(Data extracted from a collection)
****

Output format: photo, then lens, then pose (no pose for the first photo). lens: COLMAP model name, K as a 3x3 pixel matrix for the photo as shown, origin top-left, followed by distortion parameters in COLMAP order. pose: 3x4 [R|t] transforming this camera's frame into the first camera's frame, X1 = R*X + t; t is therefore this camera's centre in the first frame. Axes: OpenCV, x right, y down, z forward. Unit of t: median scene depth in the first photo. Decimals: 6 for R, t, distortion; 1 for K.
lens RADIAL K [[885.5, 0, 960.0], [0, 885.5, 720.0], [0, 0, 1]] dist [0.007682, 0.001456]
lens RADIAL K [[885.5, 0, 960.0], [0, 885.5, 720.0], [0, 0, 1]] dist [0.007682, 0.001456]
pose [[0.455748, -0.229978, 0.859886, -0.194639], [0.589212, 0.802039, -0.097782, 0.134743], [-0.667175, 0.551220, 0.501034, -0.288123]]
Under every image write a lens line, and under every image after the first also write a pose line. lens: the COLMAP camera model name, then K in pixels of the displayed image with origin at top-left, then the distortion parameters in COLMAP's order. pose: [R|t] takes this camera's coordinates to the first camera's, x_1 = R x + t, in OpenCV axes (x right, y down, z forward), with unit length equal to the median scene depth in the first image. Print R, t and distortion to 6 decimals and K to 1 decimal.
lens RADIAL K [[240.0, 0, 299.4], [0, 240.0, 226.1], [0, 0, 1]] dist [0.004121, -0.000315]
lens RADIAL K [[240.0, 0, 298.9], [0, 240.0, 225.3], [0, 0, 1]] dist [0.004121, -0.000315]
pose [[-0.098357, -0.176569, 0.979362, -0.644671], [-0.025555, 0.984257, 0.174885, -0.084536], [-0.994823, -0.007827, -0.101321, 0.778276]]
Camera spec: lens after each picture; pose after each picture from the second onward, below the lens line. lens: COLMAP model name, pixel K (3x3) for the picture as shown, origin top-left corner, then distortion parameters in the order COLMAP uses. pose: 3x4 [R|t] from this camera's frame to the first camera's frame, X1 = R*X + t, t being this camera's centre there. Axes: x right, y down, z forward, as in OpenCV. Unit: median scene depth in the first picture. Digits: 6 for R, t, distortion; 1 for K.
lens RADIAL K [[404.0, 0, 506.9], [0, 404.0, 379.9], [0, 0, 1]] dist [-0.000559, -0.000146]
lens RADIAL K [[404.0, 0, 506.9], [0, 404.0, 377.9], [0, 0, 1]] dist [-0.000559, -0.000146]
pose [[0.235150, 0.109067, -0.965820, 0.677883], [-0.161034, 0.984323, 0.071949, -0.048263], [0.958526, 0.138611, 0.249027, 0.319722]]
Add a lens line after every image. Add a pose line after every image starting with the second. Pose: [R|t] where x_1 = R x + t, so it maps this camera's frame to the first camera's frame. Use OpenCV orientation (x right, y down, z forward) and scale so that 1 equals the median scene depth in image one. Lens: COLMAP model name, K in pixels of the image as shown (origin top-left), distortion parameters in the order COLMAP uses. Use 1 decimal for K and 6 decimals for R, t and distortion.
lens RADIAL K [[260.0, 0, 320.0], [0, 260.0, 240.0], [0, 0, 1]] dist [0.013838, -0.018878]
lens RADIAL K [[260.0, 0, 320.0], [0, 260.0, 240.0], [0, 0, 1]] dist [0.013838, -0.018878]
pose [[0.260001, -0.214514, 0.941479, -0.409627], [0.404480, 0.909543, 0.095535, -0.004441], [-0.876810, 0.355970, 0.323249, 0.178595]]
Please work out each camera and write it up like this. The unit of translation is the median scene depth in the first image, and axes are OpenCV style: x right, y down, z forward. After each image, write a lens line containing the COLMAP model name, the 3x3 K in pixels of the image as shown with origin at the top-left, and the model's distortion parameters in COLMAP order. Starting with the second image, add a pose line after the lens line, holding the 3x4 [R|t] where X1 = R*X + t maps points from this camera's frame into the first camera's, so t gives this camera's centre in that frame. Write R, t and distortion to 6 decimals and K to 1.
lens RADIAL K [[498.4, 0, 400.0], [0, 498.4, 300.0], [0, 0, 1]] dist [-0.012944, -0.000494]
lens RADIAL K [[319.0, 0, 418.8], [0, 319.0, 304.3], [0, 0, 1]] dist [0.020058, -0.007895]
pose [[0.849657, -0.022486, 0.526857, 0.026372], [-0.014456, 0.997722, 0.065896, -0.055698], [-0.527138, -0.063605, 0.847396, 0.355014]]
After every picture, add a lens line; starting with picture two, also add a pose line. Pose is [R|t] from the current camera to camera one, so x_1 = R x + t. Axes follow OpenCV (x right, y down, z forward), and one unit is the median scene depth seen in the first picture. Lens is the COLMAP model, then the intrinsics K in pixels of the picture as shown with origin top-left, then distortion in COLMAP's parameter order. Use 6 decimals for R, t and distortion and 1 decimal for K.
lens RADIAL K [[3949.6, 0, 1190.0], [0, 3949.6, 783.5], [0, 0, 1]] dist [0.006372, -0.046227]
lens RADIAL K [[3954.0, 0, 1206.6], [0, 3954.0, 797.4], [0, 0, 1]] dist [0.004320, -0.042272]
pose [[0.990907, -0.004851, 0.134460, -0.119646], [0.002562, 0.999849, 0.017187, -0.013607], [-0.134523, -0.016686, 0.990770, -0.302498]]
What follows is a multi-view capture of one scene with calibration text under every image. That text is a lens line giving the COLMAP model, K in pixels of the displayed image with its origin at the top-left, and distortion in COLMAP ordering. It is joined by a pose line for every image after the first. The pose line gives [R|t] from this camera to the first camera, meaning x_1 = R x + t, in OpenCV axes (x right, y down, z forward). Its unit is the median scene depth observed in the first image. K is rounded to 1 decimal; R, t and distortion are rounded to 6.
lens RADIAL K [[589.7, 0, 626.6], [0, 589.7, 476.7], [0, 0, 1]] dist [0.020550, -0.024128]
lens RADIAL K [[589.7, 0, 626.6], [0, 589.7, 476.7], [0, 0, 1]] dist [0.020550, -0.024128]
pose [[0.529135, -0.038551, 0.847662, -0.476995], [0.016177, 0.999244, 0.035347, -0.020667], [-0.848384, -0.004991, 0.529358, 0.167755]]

****

- TASK STATEMENT -
Every record needs to be reproduced exactly, with none skipped.

- ANSWER BOX -
Output format: photo, then lens, then pose (no pose for the first photo). lens: COLMAP model name, K as a 3x3 pixel matrix for the photo as shown, origin top-left, followed by distortion parameters in COLMAP order. pose: 3x4 [R|t] transforming this camera's frame into the first camera's frame, X1 = R*X + t; t is therefore this camera's centre in the first frame. Axes: OpenCV, x right, y down, z forward. Unit of t: median scene depth in the first photo. Decimals: 6 for R, t, distortion; 1 for K.
lens RADIAL K [[885.5, 0, 960.0], [0, 885.5, 720.0], [0, 0, 1]] dist [0.007682, 0.001456]
lens RADIAL K [[885.5, 0, 960.0], [0, 885.5, 720.0], [0, 0, 1]] dist [0.007682, 0.001456]
pose [[0.455748, -0.229978, 0.859886, -0.194639], [0.589212, 0.802039, -0.097782, 0.134743], [-0.667175, 0.551220, 0.501034, -0.288123]]
Under every image write a lens line, and under every image after the first also write a pose line. lens: the COLMAP camera model name, then K in pixels of the displayed image with origin at top-left, then the distortion parameters in COLMAP's order. pose: [R|t] takes this camera's coordinates to the first camera's, x_1 = R x + t, in OpenCV axes (x right, y down, z forward), with unit length equal to the median scene depth in the first image. Print R, t and distortion to 6 decimals and K to 1 decimal.
lens RADIAL K [[240.0, 0, 299.4], [0, 240.0, 226.1], [0, 0, 1]] dist [0.004121, -0.000315]
lens RADIAL K [[240.0, 0, 298.9], [0, 240.0, 225.3], [0, 0, 1]] dist [0.004121, -0.000315]
pose [[-0.098357, -0.176569, 0.979362, -0.644671], [-0.025555, 0.984257, 0.174885, -0.084536], [-0.994823, -0.007827, -0.101321, 0.778276]]
Camera spec: lens after each picture; pose after each picture from the second onward, below the lens line. lens: COLMAP model name, pixel K (3x3) for the picture as shown, origin top-left corner, then distortion parameters in the order COLMAP uses. pose: 3x4 [R|t] from this camera's frame to the first camera's frame, X1 = R*X + t, t being this camera's centre there. Axes: x right, y down, z forward, as in OpenCV. Unit: median scene depth in the first picture. Digits: 6 for R, t, distortion; 1 for K.
lens RADIAL K [[404.0, 0, 506.9], [0, 404.0, 379.9], [0, 0, 1]] dist [-0.000559, -0.000146]
lens RADIAL K [[404.0, 0, 506.9], [0, 404.0, 377.9], [0, 0, 1]] dist [-0.000559, -0.000146]
pose [[0.235150, 0.109067, -0.965820, 0.677883], [-0.161034, 0.984323, 0.071949, -0.048263], [0.958526, 0.138611, 0.249027, 0.319722]]
Add a lens line after every image. Add a pose line after every image starting with the second. Pose: [R|t] where x_1 = R x + t, so it maps this camera's frame to the first camera's frame. Use OpenCV orientation (x right, y down, z forward) and scale so that 1 equals the median scene depth in image one. Lens: COLMAP model name, K in pixels of the image as shown (origin top-left), distortion parameters in the order COLMAP uses. Use 1 decimal for K and 6 decimals for R, t and distortion.
lens RADIAL K [[260.0, 0, 320.0], [0, 260.0, 240.0], [0, 0, 1]] dist [0.013838, -0.018878]
lens RADIAL K [[260.0, 0, 320.0], [0, 260.0, 240.0], [0, 0, 1]] dist [0.013838, -0.018878]
pose [[0.260001, -0.214514, 0.941479, -0.409627], [0.404480, 0.909543, 0.095535, -0.004441], [-0.876810, 0.355970, 0.323249, 0.178595]]
Please work out each camera and write it up like this. The unit of translation is the median scene depth in the first image, and axes are OpenCV style: x right, y down, z forward. After each image, write a lens line containing the COLMAP model name, the 3x3 K in pixels of the image as shown with origin at the top-left, and the model's distortion parameters in COLMAP order. Starting with the second image, add a pose line after the lens line, holding the 3x4 [R|t] where X1 = R*X + t maps points from this camera's frame into the first camera's, so t gives this camera's centre in that frame. Write R, t and distortion to 6 decimals and K to 1.
lens RADIAL K [[498.4, 0, 400.0], [0, 498.4, 300.0], [0, 0, 1]] dist [-0.012944, -0.000494]
lens RADIAL K [[319.0, 0, 418.8], [0, 319.0, 304.3], [0, 0, 1]] dist [0.020058, -0.007895]
pose [[0.849657, -0.022486, 0.526857, 0.026372], [-0.014456, 0.997722, 0.065896, -0.055698], [-0.527138, -0.063605, 0.847396, 0.355014]]
After every picture, add a lens line; starting with picture two, also add a pose line. Pose is [R|t] from the current camera to camera one, so x_1 = R x + t. Axes follow OpenCV (x right, y down, z forward), and one unit is the median scene depth seen in the first picture. Lens is the COLMAP model, then the intrinsics K in pixels of the picture as shown with origin top-left, then distortion in COLMAP's parameter order. Use 6 decimals for R, t and distortion and 1 decimal for K.
lens RADIAL K [[3949.6, 0, 1190.0], [0, 3949.6, 783.5], [0, 0, 1]] dist [0.006372, -0.046227]
lens RADIAL K [[3954.0, 0, 1206.6], [0, 3954.0, 797.4], [0, 0, 1]] dist [0.004320, -0.042272]
pose [[0.990907, -0.004851, 0.134460, -0.119646], [0.002562, 0.999849, 0.017187, -0.013607], [-0.134523, -0.016686, 0.990770, -0.302498]]
What follows is a multi-view capture of one scene with calibration text under every image. That text is a lens line giving the COLMAP model, K in pixels of the displayed image with its origin at the top-left, and distortion in COLMAP ordering. It is joined by a pose line for every image after the first. The pose line gives [R|t] from this camera to the first camera, meaning x_1 = R x + t, in OpenCV axes (x right, y down, z forward). Its unit is the median scene depth observed in the first image. K is rounded to 1 decimal; R, t and distortion are rounded to 6.
lens RADIAL K [[589.7, 0, 626.6], [0, 589.7, 476.7], [0, 0, 1]] dist [0.020550, -0.024128]
lens RADIAL K [[589.7, 0, 626.6], [0, 589.7, 476.7], [0, 0, 1]] dist [0.020550, -0.024128]
pose [[0.529135, -0.038551, 0.847662, -0.476995], [0.016177, 0.999244, 0.035347, -0.020667], [-0.848384, -0.004991, 0.529358, 0.167755]]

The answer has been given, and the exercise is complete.